Another potential limitation stems from the fact that treatment assignment took place at the site (i.e., pediatric clinic) rather than at the individual level. Although this approach was a strength in that it limited the potential for spillover effects, we cannot rule out the possibility that the pilot clinic implementing the CPM intervention was characteristically different from the remaining control group clinics in ways that gave youths treated in the pilot clinic a better chance of achieving treatment access and engagement regardless of intervention type.

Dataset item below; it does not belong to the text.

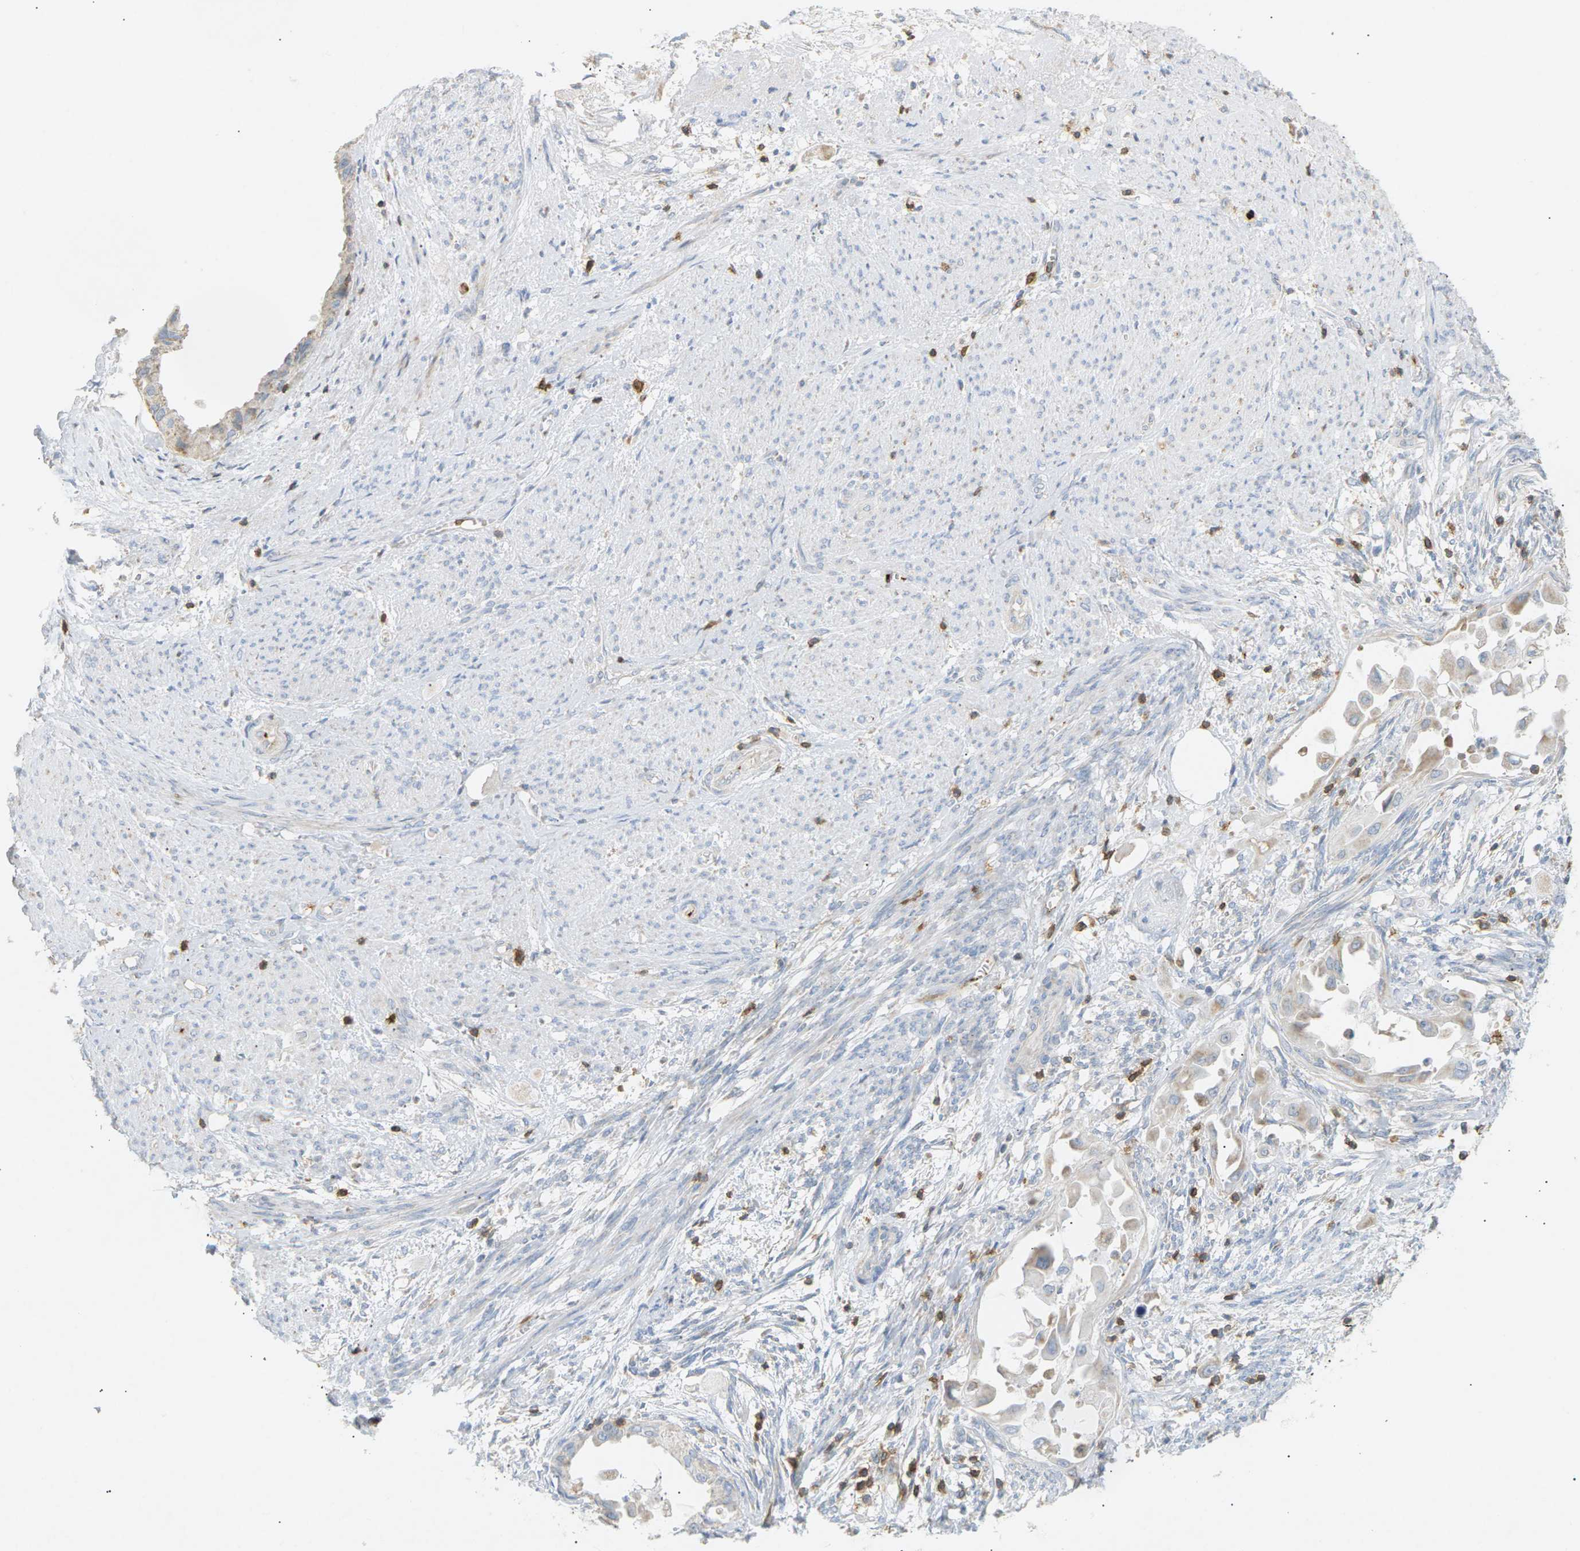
{"staining": {"intensity": "negative", "quantity": "none", "location": "none"}, "tissue": "cervical cancer", "cell_type": "Tumor cells", "image_type": "cancer", "snomed": [{"axis": "morphology", "description": "Normal tissue, NOS"}, {"axis": "morphology", "description": "Adenocarcinoma, NOS"}, {"axis": "topography", "description": "Cervix"}, {"axis": "topography", "description": "Endometrium"}], "caption": "Cervical adenocarcinoma stained for a protein using immunohistochemistry displays no expression tumor cells.", "gene": "LIME1", "patient": {"sex": "female", "age": 86}}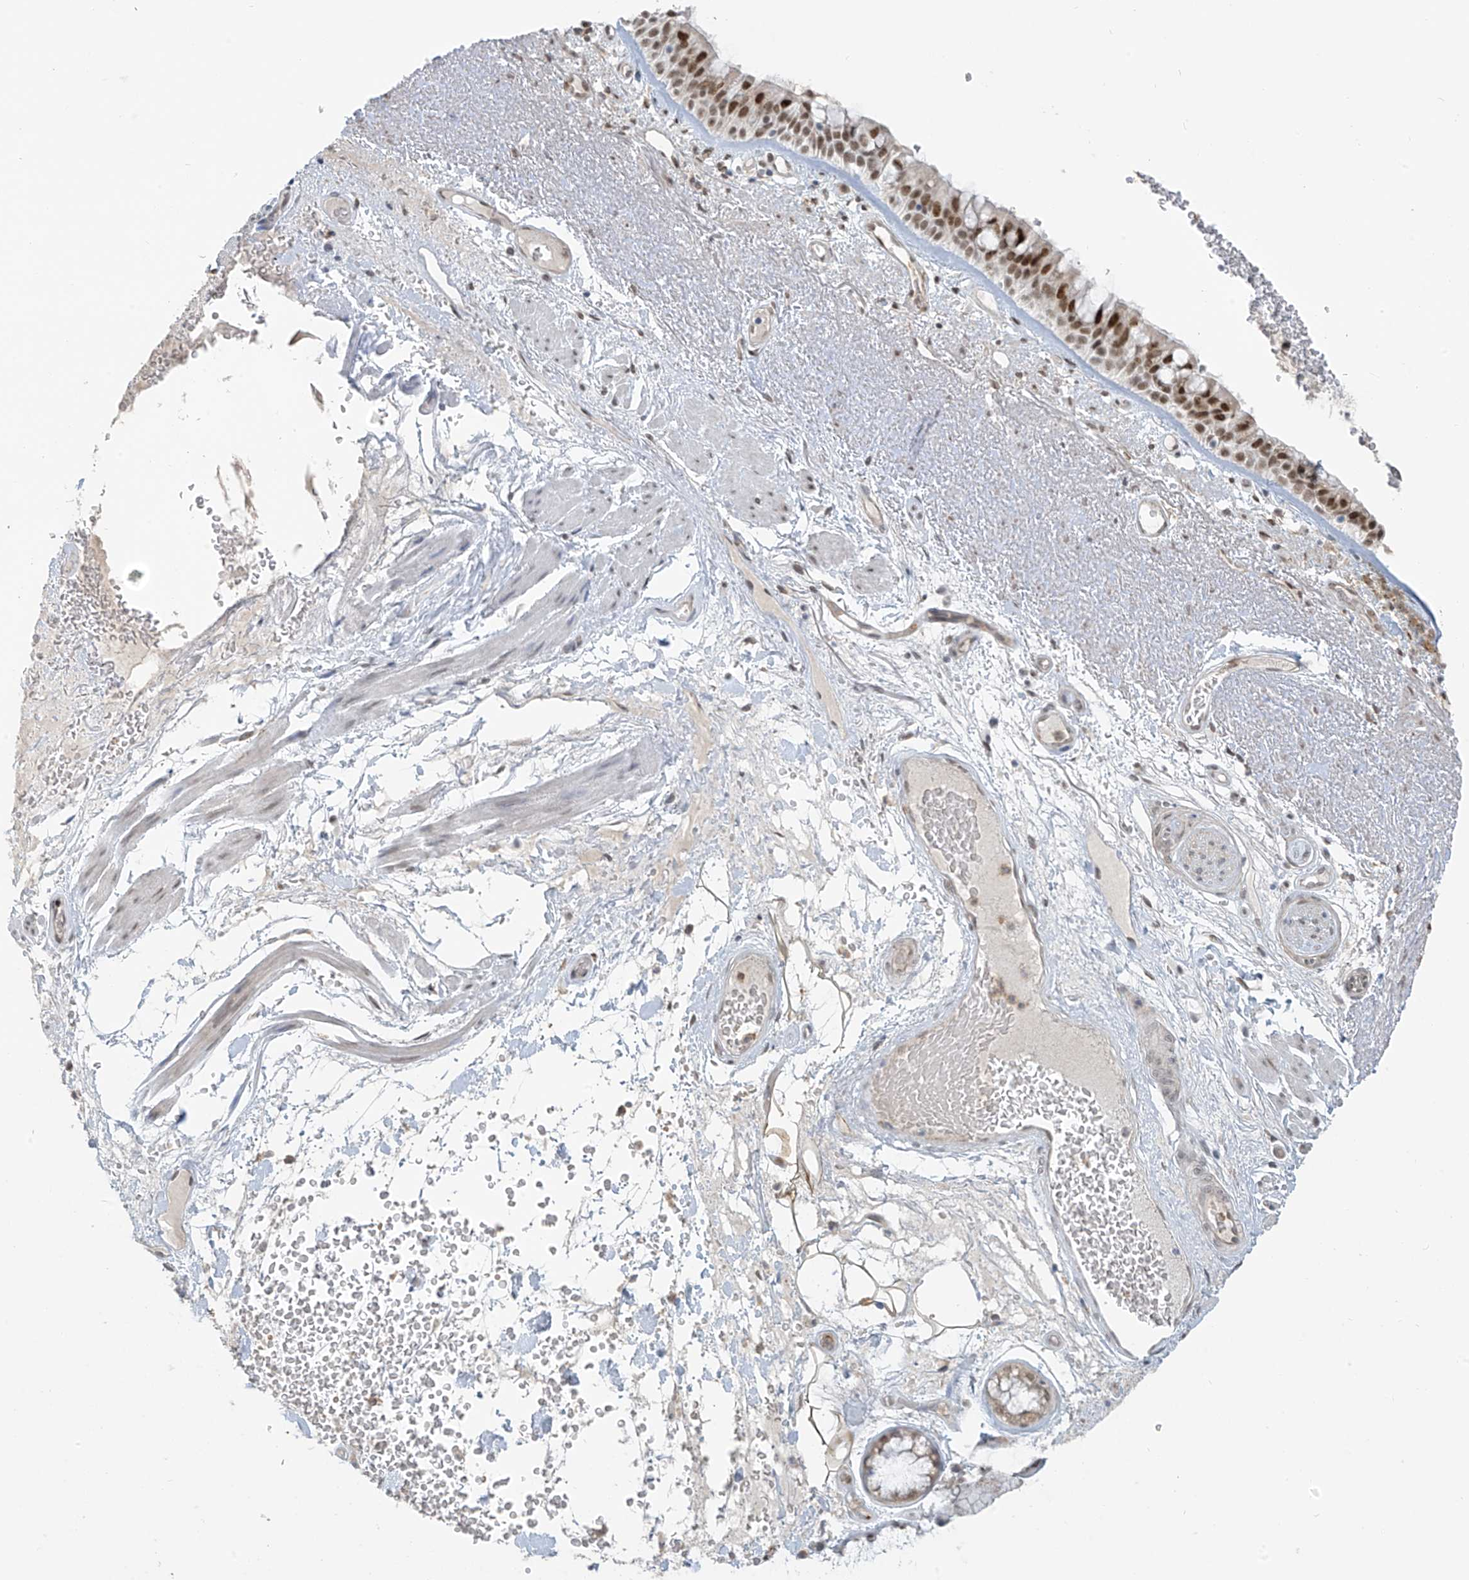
{"staining": {"intensity": "moderate", "quantity": ">75%", "location": "nuclear"}, "tissue": "bronchus", "cell_type": "Respiratory epithelial cells", "image_type": "normal", "snomed": [{"axis": "morphology", "description": "Normal tissue, NOS"}, {"axis": "morphology", "description": "Squamous cell carcinoma, NOS"}, {"axis": "topography", "description": "Lymph node"}, {"axis": "topography", "description": "Bronchus"}, {"axis": "topography", "description": "Lung"}], "caption": "Bronchus stained for a protein exhibits moderate nuclear positivity in respiratory epithelial cells.", "gene": "MCM9", "patient": {"sex": "male", "age": 66}}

In addition, our intervention group sample size was relatively small, limiting the precision of our estimates as well as our ability to test hypotheses about the degree to which the CPM may have been associated with different results for different subpopulations of youths needing psychiatric care. Nonetheless, our propensity-score weighted multivariate models revealed between-group differences that were statistically significant and large in magnitude; after holding other factors constant, the CPM was associated with youths being twice as likely to achieve both access to treatment and treatment itself.
Conclusions
These findings serve as preliminary evidence suggesting that the CPM for integrated pediatric care should be further studied to isolate potential causal effects on the odds that children and families will receive needed mental health treatment. Additional areas for future investigation include heterogeneity of effect among subpopulations and across delivery systems; effectiveness of substituting other child mental health clinicians into the child psychiatrist role (given workforce capacity) or coordinating with other resources, such as telephone-based child psychiatry consults; and the unique effects of the FSS role on CPM outcomes.